▸ WHAT TO PRODUCE
All lines in the material containing the word "Dimensions" need to be copied.

****

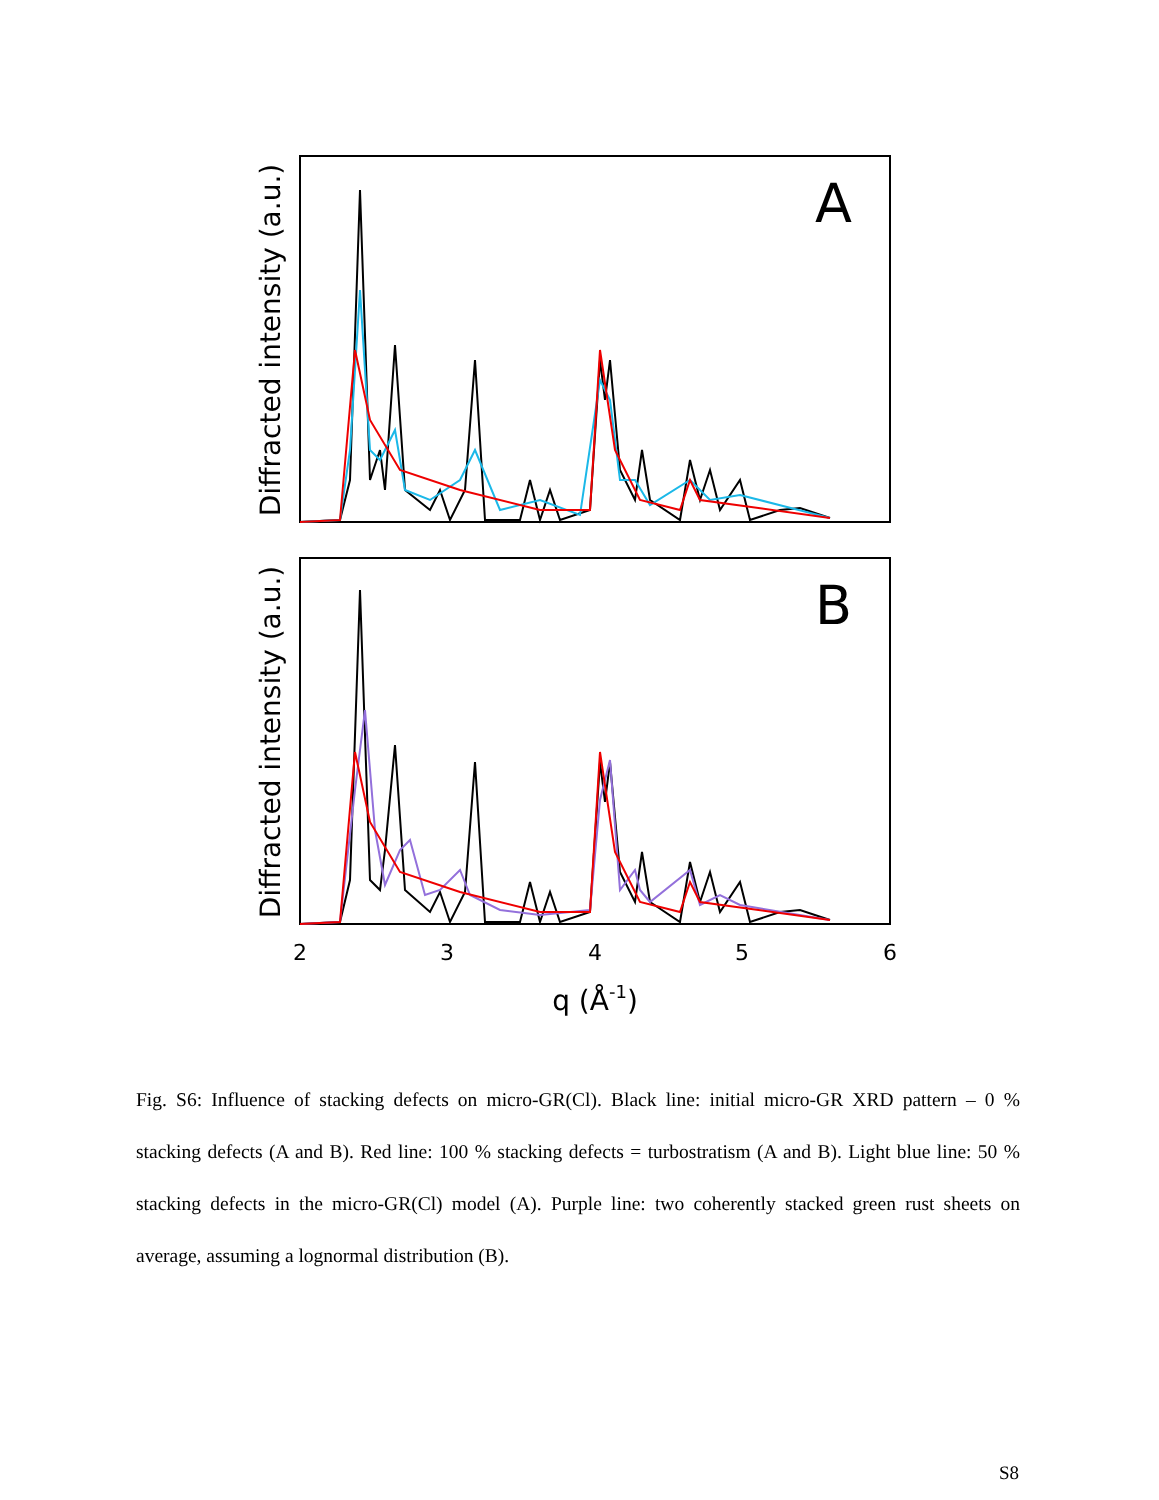Diffracted intensity (a.u.)
A
Diffracted intensity (a.u.)
B
2
3
4
5
6
q (Å-1)
Fig. S6: Influence of stacking defects on micro-GR(Cl). Black line: initial micro-GR XRD pattern – 0 % stacking defects (A and B). Red line: 100 % stacking defects = turbostratism (A and B). Light blue line: 50 % stacking defects in the micro-GR(Cl) model (A). Purple line: two coherently stacked green rust sheets on average, assuming a lognormal distribution (B).
S8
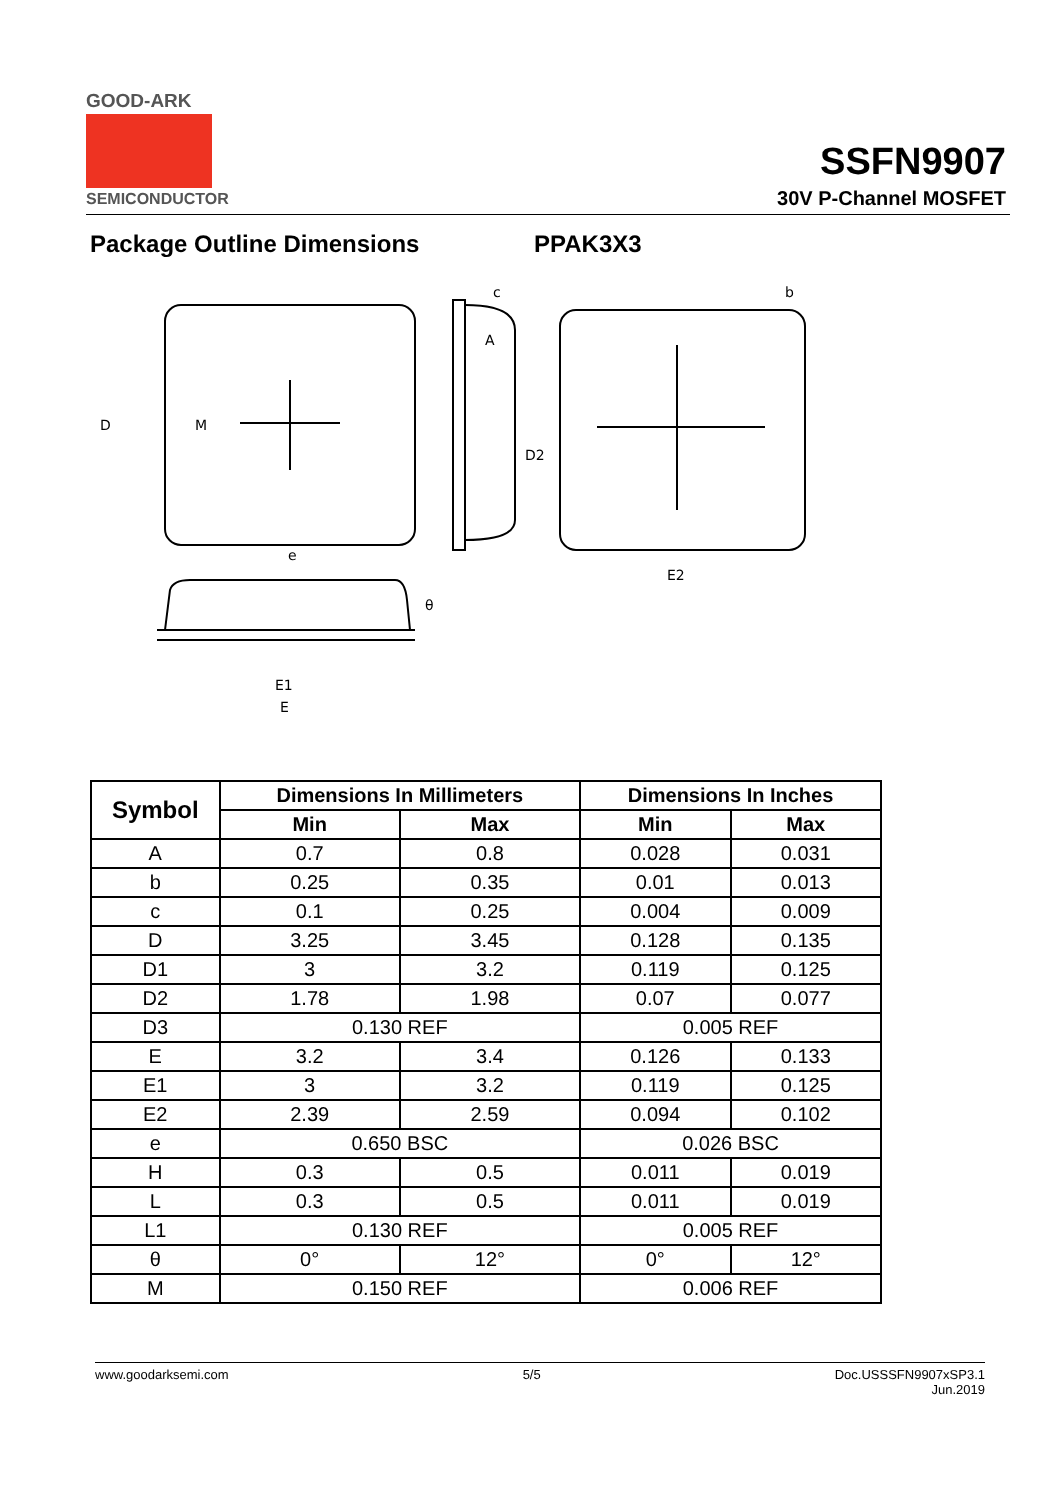GOOD-ARK
SEMICONDUCTOR
SSFN9907
30V P-Channel MOSFET
Package Outline Dimensions PPAK3X3
D
M
A
c
b
e
E2
E1
E
θ
D2
| Symbol | Dimensions In Millimeters | | Dimensions In Inches | |
| --- | --- | --- | --- | --- |
| | Min | Max | Min | Max |
| A | 0.7 | 0.8 | 0.028 | 0.031 |
| b | 0.25 | 0.35 | 0.01 | 0.013 |
| c | 0.1 | 0.25 | 0.004 | 0.009 |
| D | 3.25 | 3.45 | 0.128 | 0.135 |
| D1 | 3 | 3.2 | 0.119 | 0.125 |
| D2 | 1.78 | 1.98 | 0.07 | 0.077 |
| D3 | 0.130 REF | | 0.005 REF | |
| E | 3.2 | 3.4 | 0.126 | 0.133 |
| E1 | 3 | 3.2 | 0.119 | 0.125 |
| E2 | 2.39 | 2.59 | 0.094 | 0.102 |
| e | 0.650 BSC | | 0.026 BSC | |
| H | 0.3 | 0.5 | 0.011 | 0.019 |
| L | 0.3 | 0.5 | 0.011 | 0.019 |
| L1 | 0.130 REF | | 0.005 REF | |
| θ | 0° | 12° | 0° | 12° |
| M | 0.150 REF | | 0.006 REF | |
www.goodarksemi.com 5/5 Doc.USSSFN9907xSP3.1
Jun.2019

****

▸ ANSWER TO THIS TASK
Package Outline Dimensions PPAK3X3
| Symbol | Dimensions In Millimeters | | Dimensions In Inches | |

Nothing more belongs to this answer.